PUMA codes for Chicago MSA

Hi,

I am working on a project that needs to create a tract-level map for Chicago-Naperville-Elgin, IL-IN-WI Metropolitan Statistical Area (MSA). To define the MSA boundaries, I use the MET2013, STATE and PUMA variables in 2019-2023 IPUMS 5-year dataset, and the 2020_Census_Tract_to_2020_PUMA crosswalk file on the Census Bureau website.

However, as I subset the Chicago MSA map based on the Tract-PUMA crosswalk results, I found an error: The map includes Ogle County (17141), which should not belong to Chicago MSA area. It also misses three other counties: Grundy (17063), Jasper (18073) and Newton (18111).

I compared the IPUMS data and crosswalk file and found that this discrepancy is due to one PUMA–State code is 17, and PUMA 5-digit code is 03700. In the PUMA file, this PUMA is classified under County FIPS 17000 (unidentifiable), while in the crosswalk file, it is under County FIPS 17141, which is assigned to Ogle County on the map.

So my question are: is the crosswalk file classifies PUMA 173700 to Ogle County by mistake, or is it the latest reclassification for Chicago MSA boundaries? If it is a mistake, which county should I assign this PUMA code to, to correct the boundaries and figures on the tract-level map? And what happened to the other three missing counties in PUMA codes that are supposed to be included in Chicago MSA?

Also, what is the best way to extract a tract-level MSA shapefile in R? I use the IPUMS + crosswalk files for other MSAs, which appear to work well, but now the Chicago map got me suspicious about the validity of this strategy. I am attaching a screenshot of the Chicago MSA map that I created earlier for reference, which includes Ogle County due to the tract-PUMA classification.

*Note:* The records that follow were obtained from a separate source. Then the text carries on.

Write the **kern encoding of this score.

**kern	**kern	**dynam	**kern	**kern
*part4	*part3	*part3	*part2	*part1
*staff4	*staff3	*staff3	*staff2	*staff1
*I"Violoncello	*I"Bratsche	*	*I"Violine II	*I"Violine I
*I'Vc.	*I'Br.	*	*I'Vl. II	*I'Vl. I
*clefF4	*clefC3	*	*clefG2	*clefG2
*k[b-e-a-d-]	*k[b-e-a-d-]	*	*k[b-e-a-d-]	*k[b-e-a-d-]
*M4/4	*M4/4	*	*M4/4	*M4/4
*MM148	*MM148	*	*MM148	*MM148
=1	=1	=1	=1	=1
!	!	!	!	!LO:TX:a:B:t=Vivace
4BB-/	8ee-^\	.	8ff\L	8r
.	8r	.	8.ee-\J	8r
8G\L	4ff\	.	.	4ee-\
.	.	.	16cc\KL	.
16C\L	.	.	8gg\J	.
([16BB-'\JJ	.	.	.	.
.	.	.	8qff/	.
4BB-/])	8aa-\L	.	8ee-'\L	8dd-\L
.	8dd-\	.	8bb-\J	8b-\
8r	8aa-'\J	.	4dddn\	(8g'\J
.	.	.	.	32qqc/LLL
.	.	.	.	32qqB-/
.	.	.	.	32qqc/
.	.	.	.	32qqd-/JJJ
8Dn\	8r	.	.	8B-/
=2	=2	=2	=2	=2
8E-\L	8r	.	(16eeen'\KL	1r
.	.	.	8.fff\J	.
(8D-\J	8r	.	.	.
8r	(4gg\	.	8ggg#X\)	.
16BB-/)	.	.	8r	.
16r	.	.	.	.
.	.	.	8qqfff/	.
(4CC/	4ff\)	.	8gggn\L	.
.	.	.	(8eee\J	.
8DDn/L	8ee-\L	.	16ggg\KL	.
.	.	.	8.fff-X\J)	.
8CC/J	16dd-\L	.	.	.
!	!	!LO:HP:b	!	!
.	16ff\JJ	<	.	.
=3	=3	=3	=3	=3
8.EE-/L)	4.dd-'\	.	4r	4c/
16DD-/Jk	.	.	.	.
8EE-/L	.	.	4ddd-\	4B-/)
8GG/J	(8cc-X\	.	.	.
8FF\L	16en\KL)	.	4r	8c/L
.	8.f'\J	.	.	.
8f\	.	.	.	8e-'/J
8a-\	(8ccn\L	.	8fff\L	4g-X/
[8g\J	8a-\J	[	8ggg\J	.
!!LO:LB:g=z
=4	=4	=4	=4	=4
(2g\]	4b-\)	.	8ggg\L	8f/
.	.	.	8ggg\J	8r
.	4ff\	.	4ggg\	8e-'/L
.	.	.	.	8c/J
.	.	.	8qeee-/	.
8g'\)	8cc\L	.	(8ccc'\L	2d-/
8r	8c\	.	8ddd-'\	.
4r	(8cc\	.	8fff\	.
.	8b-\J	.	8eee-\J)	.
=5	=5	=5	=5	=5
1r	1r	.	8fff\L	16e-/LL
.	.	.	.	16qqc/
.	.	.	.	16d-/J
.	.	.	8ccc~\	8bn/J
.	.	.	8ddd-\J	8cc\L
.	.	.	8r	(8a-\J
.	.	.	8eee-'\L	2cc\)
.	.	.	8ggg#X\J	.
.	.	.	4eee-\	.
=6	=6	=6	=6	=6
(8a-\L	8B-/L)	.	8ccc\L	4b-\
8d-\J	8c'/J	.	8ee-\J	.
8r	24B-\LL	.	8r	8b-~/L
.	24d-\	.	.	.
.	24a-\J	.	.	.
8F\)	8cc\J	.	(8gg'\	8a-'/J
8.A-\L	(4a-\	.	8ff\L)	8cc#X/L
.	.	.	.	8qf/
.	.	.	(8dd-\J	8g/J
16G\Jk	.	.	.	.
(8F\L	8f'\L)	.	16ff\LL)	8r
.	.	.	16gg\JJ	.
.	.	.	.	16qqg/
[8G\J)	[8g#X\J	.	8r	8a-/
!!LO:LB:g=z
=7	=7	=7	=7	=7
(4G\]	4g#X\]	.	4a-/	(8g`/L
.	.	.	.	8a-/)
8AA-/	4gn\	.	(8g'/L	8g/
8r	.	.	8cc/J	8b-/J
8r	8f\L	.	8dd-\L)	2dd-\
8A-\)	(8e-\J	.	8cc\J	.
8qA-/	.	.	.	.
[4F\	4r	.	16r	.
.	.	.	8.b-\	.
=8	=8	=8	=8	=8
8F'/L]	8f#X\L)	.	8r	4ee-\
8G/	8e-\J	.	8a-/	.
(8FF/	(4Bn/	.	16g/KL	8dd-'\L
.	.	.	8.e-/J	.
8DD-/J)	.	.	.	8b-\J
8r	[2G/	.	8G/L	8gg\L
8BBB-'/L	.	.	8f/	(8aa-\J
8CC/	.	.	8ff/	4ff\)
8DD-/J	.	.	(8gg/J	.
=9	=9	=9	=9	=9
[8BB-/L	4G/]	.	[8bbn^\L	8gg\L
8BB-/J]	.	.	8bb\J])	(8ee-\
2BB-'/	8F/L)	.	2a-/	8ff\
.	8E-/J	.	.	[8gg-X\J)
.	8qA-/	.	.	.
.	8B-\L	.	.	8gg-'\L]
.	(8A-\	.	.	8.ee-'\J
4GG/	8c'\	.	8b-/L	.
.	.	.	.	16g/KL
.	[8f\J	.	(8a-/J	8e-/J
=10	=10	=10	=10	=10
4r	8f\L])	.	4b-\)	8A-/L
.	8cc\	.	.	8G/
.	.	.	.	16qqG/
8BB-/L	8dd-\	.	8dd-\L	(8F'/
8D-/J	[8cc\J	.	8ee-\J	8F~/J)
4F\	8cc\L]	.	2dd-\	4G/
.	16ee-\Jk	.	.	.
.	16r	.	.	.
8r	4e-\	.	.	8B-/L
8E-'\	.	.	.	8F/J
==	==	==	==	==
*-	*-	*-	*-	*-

Any insights would be greatly appreciated! Thanks!

The variables MET2023 and MET2013 have inexact correspondence with official delineations. In the variable description on those variable webpages, we note that since 1990, the only sub-state-level geographic information available in public-use census and ACS/PRCS microdata is for PUMAs, areas which occasionally straddle official metro area boundaries. Given this limitation, MET2023 (and MET2013) cannot identify the exact set of households residing in every metro area. According to our 2023 MSA and 2020 PUMA crosswalk, which can be found on our 2023 Metropolitan Areas: Delineations and PUMA Correspondence page, the 2020 PUMA 03700 in Illinois is composed of 2 counties, Ogle and DeKalb, of which 65.98% of the PUMA population resides inside the Chicago-Naperville-Elgin, IL-IN MSA, thus we assign the whole PUMA a Chicago metro code.

Our geographer colleague saw your post and shared some ideas for extracting a tract-level MSA shapefile. The simplest way would be to get a correspondence file between tracts and CBSAs (core-based statistical areas) from Geocorr, join that to a tract shapefile, and select the tracts in the shapefile based on the CBSA/metro correspondence. Similarly, you could get a CBSA delineation file from the Census website and join it to a tract shapefile using state and county codes. Note, if you are working with Connecticut data, be aware of the changes in county coding between 2021 and 2022, which caused all the tract IDs to change.

1 Like

Thanks very much for the information and ideas! I eventually turned to a MSA county file from to subset tract-level MSA map by state and county codes. I will try the Geocorr package too!